SeqMut

class SeqMut(verbose=False, df_scales=None, model=None, target_class=None)[source]

Bases: object

Sequence Mutator (SeqMut) class for CPP-guided sequence mutation and ΔCPP analysis [Breimann24a].

SeqMut is the CPP-aware counterpart of AAMut: it applies point mutations to protein sequences and measures the deterministic, model-free change they induce in a set of CPP features (ΔCPP). It inverts the CPP prediction direction — instead of asking what distinguishes two groups, it asks how a mutation moves a sequence’s feature profile — supporting residue/region mutation, exhaustive ΔCPP scanning, and target-shift suggestion.

Added in version 1.0.0.

Parameters:

Methods

combine(df_seq, variants, df_feat[, ...])

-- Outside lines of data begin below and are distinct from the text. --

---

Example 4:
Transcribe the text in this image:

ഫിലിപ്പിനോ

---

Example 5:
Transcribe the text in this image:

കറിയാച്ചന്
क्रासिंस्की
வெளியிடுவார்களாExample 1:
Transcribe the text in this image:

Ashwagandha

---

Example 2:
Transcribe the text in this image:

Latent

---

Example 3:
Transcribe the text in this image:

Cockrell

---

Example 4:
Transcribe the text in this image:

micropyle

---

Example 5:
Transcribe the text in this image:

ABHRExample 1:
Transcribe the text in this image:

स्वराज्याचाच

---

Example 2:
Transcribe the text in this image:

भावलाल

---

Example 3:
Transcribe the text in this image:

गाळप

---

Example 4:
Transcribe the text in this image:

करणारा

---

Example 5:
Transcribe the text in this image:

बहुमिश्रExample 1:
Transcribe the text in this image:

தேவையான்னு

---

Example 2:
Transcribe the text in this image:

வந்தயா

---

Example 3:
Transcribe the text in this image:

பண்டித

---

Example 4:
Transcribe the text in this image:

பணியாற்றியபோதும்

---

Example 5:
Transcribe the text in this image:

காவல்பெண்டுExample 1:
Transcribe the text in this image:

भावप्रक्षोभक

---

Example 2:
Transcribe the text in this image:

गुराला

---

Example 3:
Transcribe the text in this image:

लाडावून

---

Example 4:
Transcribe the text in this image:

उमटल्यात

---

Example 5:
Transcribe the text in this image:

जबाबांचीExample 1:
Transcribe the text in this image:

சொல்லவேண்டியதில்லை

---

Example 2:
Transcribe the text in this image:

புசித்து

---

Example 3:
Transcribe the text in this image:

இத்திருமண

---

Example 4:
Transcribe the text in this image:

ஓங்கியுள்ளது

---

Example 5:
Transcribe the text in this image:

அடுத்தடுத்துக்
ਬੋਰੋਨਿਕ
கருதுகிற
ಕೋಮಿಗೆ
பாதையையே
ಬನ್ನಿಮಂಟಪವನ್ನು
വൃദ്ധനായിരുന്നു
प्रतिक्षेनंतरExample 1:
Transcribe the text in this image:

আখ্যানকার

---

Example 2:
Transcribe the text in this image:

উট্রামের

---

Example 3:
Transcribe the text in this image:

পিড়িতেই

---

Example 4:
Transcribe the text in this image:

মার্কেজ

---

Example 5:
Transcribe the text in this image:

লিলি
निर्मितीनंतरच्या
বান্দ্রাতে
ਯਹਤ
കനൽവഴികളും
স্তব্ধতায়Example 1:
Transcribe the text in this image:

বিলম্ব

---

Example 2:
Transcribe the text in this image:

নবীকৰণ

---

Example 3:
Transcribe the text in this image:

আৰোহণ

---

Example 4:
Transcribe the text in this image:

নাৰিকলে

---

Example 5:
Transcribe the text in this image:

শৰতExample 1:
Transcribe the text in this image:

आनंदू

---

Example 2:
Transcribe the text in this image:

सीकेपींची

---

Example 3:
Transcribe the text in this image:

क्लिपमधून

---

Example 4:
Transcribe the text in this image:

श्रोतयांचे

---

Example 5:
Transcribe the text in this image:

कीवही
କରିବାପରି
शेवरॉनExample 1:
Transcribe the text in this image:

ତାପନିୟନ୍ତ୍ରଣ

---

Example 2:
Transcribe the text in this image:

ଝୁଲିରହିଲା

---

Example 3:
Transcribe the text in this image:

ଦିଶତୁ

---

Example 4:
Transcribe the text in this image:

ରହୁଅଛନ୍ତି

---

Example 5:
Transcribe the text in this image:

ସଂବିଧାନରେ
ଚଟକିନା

Score combined (multi-mutation) variants by applying their mutations together.

eval(df_scan[, th])

Evaluate a mutational scan: tag mutations stable/disruptive and summarize per region.

mutate(df_seq, mutations[, df_feat, ...])

Apply specific point mutations to sequences and (optionally) measure their ΔCPP.

scan(df_seq, df_feat[, region, to_aa, ...])

Run an exhaustive single-position mutational scan and rank mutations by |ΔCPP|.

suggest(df_seq, df_feat[, n, region, to_aa, ...])

Suggest the top mutations that move a sequence toward the desired CPP / model outcome.

__init__(verbose=False, df_scales=None, model=None, target_class=None)[source]
Parameters:
  • verbose (bool, default=False) – If True, verbose outputs are enabled.

  • df_scales (pd.DataFrame, shape (n_letters, n_scales), optional) – DataFrame of amino acid scales (index = canonical amino acids, columns = scale ids). Default from load_scales().

  • model (object, optional) – A fitted classifier exposing predict_proba (e.g. TreeModel or any scikit-learn classifier) trained on the CPP feature matrix of the df_feat used at call time. When given, the methods add a model prediction-shift column delta_pred (the change of the predicted score a mutation induces, in percentage points) and SeqMut.suggest() is guided by it. When None (default) the class stays deterministic and model-free.

  • target_class (int or str, optional) – Class whose predicted probability delta_pred tracks. None (default) selects the positive class. A class label is matched against model.classes_ when available. Requires model.

See also

  • AAMut for the residue-level, CPP-agnostic substitution analysis.

  • CPP whose df_feat defines the features mutated against.

  • TreeModel whose predict_proba provides the prediction score.